The prevalence of gentamicin (GEN) resistance was highest among the Enterobacter spp. isolates, and that of SD resistance was highest among the E. coli isolates and second highest among the K. pneumoniae isolates. The prevalence of AMP and AML resistances were highest and that of TET lowest among the Enterobacter spp. and K. pneumoniae isolates.
Antimicrobial resistant strains by giant panda sex and age
Antimicrobial resistant isolates were detected in 161 of the 166 giant pandas (Fig. 1). The difference in the proportion of antimicrobial resistant isolates from female and male giant pandas was limited to Enterococcus isolates: 26.9 and 46.0% of the isolates from females and males, respectively, were resistant to tetracycline (P < 0.05) (Fig. S1).
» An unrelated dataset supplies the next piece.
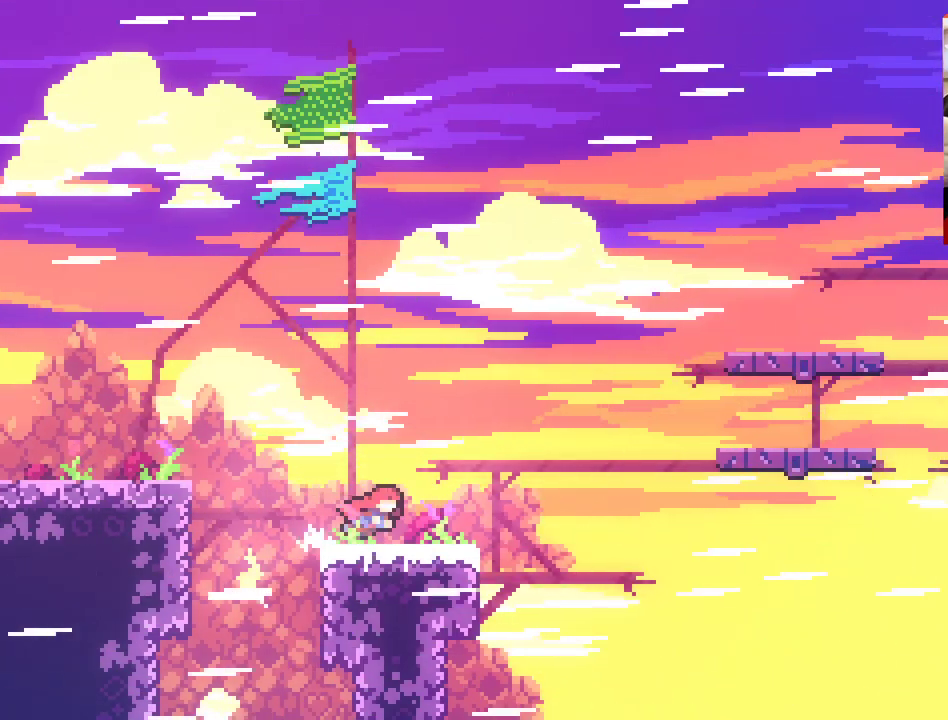
{"buttons": ["A", "X"], "left_stick": "up-right", "right_stick": "center", "events": [[67, "A", "up"], [250, "L2", "up"], [317, "A", "down"], [500, "X", "down"]]}
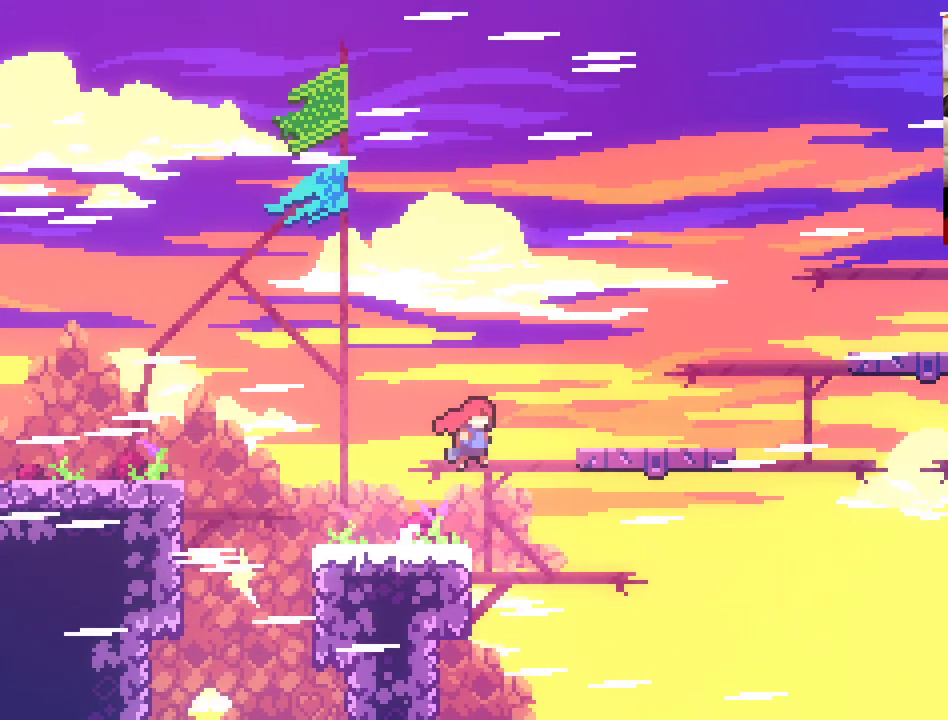
{"buttons": [], "left_stick": "left", "right_stick": "center", "events": [[217, "X", "up"], [267, "A", "up"], [367, "left_stick", "center"], [450, "left_stick", "left"]]}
Among the E. coli isolates, the prevalence of resistance to six antimicrobials was highest in isolates from pandas in their infancy (P < 0.05) (Fig. 3a). All the E. coli isolates from infant and old pandas were resistant to SD, and the prevalence of SD resistance was lowest among isolates from adolescent pandas (P < 0.05). The prevalence of AMP resistance was higher among Enterobacter spp. isolates from adult pandas than among those from infant and adolescent pandas (P < 0.05) (Fig. 3b). For the K. pneumoniae isolates, the prevalence of resistance to four antimicrobials was highest in isolates from old pandas (P < 0.05), and the prevalence of SD resistance was highest in isolates from adult pandas (P < 0.05) (Fig. 3c). For Enterococcus spp. isolates, there was almost no significant difference in resistance to tested antimicrobials among giant pandas of different ages (Fig. 3d).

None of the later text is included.